- Date: 30 December 2022
- Location: New National Theatre Tokyo
- Hosted by: Kasumi Arimura; Shinichiro Azumi;

Television/radio coverage
- Network: TBS

= 64th Japan Record Awards =

2022 Japanese music awards ceremony

The 64th Japan Record Awards (第64回日本レコード大賞, Dai Rokujū Yon-kai Nihon Rekōdo Taishō) was held on 30 December 2022.

Nominations and awards were announced by the organizers on 15 November. This was the first awards ceremony since 2019 to allow attendance at the venue.

== Presenters ==
- Kasumi Arimura
- Shinichiro Azumi (TBS Announcer)

== Winners ==
===Grand Prix===
- Sekai no Owari – "Habit"
  - Artist: Sekai no Owari
  - Lyrics: Fukase
  - Music: Nakajin
  - Arranger: Sekai no Owari

===Excellent Work Awards===
- Junretsu - "Kimi wo Ubai Saritai"

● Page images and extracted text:
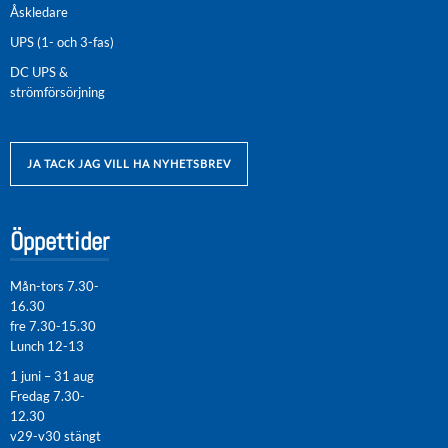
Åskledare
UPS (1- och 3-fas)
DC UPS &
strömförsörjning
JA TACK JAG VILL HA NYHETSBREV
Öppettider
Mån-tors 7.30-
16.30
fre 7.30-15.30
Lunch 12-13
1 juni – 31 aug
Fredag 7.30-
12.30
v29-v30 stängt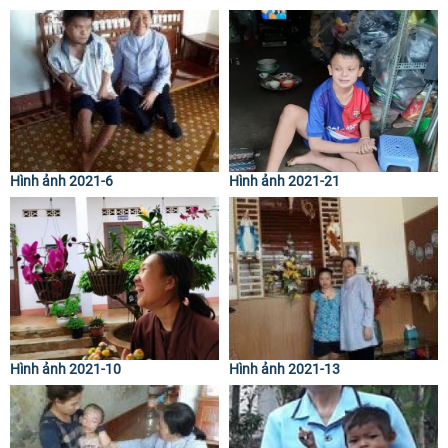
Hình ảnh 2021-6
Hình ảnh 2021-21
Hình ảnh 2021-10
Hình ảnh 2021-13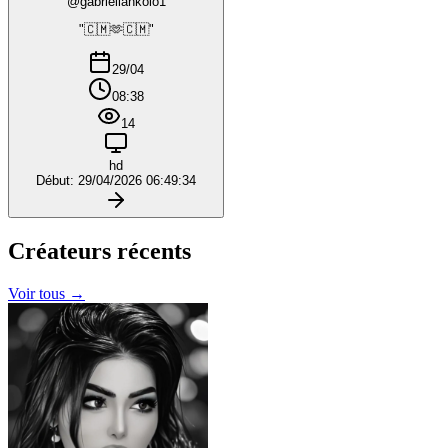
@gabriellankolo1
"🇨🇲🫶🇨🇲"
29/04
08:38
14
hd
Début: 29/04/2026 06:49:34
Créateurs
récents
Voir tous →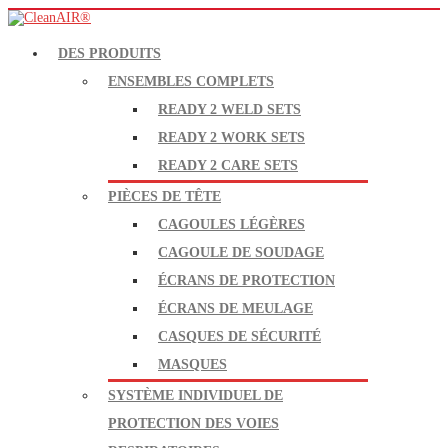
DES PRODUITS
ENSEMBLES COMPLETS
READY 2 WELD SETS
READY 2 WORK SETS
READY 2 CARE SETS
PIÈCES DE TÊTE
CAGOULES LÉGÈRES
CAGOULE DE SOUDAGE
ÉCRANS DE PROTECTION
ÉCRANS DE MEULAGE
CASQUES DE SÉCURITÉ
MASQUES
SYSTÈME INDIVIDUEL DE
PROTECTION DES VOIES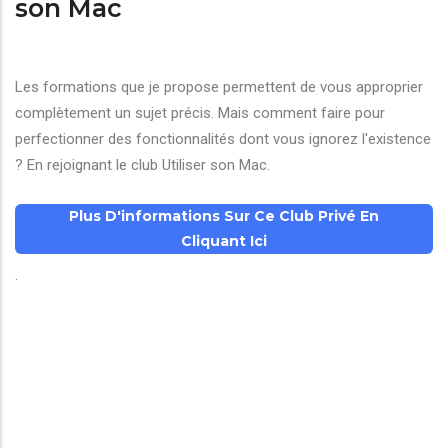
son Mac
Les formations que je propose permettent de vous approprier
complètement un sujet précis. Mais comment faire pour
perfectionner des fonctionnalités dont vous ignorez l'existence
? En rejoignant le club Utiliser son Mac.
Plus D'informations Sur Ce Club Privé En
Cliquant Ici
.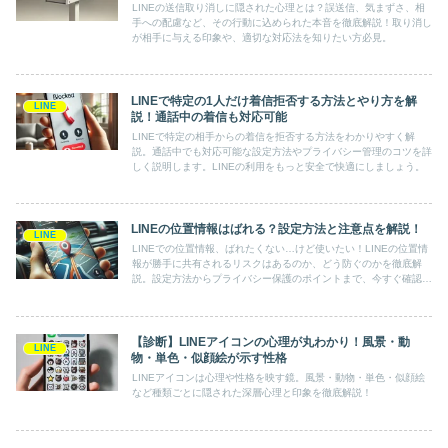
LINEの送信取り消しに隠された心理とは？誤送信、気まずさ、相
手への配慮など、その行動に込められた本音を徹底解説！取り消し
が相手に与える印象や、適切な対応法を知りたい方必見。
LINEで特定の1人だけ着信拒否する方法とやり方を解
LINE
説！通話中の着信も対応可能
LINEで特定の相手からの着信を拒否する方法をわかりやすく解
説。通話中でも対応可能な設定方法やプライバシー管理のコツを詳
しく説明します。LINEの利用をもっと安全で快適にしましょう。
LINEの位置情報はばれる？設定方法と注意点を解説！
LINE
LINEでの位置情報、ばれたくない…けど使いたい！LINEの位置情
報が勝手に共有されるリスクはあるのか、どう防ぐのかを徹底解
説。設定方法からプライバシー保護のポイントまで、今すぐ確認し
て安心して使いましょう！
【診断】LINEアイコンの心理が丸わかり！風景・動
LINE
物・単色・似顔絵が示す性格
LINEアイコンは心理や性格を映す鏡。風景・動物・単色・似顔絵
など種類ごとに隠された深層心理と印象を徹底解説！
--
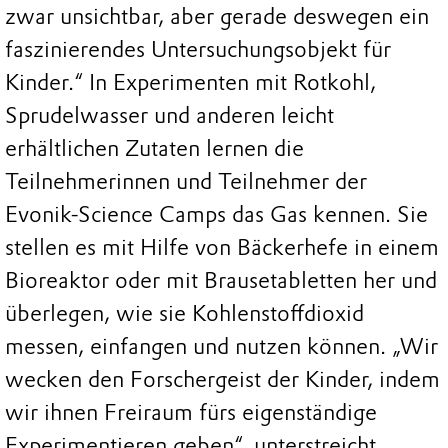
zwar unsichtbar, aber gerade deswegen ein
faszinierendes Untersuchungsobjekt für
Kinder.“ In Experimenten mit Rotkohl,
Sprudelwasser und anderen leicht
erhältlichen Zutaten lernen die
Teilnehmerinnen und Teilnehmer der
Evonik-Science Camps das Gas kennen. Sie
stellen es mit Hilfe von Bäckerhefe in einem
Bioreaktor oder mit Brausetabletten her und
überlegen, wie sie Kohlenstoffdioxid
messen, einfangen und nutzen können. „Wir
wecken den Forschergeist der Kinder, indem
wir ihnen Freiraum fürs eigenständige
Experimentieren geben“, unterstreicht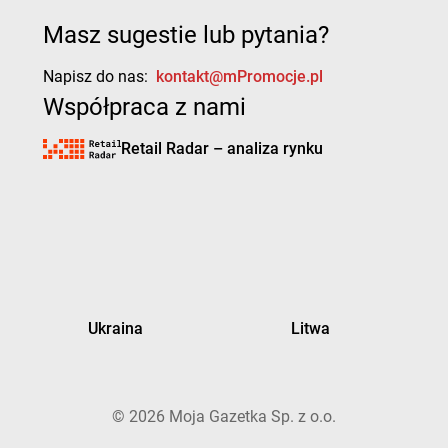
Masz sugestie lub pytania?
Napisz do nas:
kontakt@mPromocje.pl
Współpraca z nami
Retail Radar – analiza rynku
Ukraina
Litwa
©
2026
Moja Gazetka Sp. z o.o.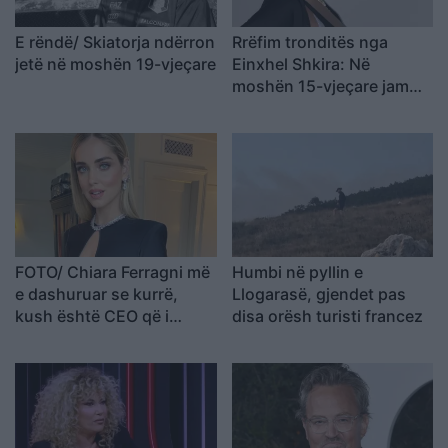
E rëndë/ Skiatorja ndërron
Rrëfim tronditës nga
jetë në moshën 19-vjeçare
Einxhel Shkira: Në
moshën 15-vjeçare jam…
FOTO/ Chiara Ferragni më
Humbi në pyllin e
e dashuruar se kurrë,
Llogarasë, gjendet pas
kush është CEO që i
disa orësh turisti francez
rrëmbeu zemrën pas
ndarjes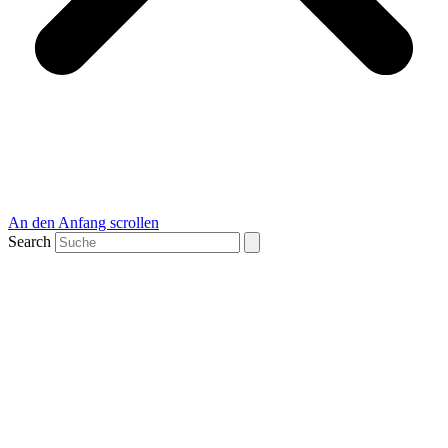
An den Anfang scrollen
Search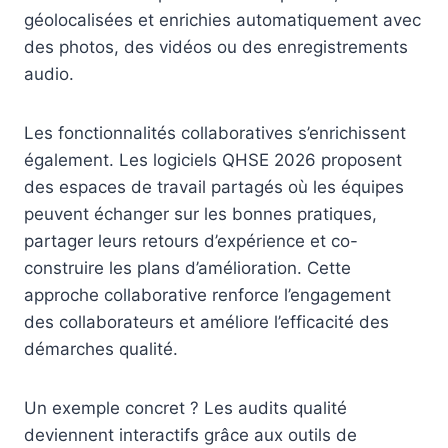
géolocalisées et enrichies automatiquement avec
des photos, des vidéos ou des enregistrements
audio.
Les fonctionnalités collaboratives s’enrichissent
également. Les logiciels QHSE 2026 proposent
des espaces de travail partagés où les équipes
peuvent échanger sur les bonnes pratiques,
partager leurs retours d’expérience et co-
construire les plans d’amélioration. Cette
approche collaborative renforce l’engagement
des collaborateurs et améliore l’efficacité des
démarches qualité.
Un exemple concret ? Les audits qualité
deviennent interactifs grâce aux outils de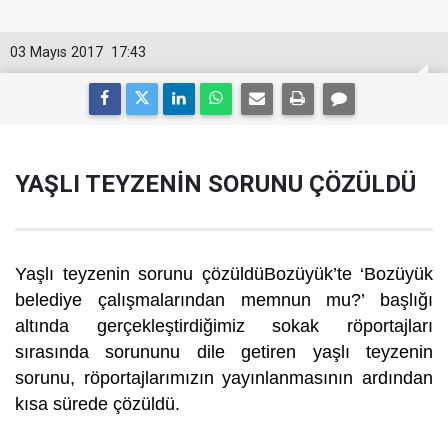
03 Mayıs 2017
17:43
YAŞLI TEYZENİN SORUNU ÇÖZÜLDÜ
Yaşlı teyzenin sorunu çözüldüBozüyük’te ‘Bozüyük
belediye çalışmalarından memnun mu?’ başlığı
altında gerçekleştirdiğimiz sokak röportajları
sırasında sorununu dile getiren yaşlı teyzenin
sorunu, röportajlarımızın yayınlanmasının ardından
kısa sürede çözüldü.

● REQUIRED ACTIONS:
a – List the credit roles given for the Grand Prix winner in the Japan Record Awards article.
b – Please quote the Japan Record Awards article word for word, beginning at the words "Nominations and awards" and stopping after the words "at the venue.".

● RESPONSES TO THE EXERCISE:
a – Artist, Lyrics, Music, Arranger

b –
Nominations and awards were announced by the organizers on 15 November. This was the first awards ceremony since 2019 to allow attendance at the venue.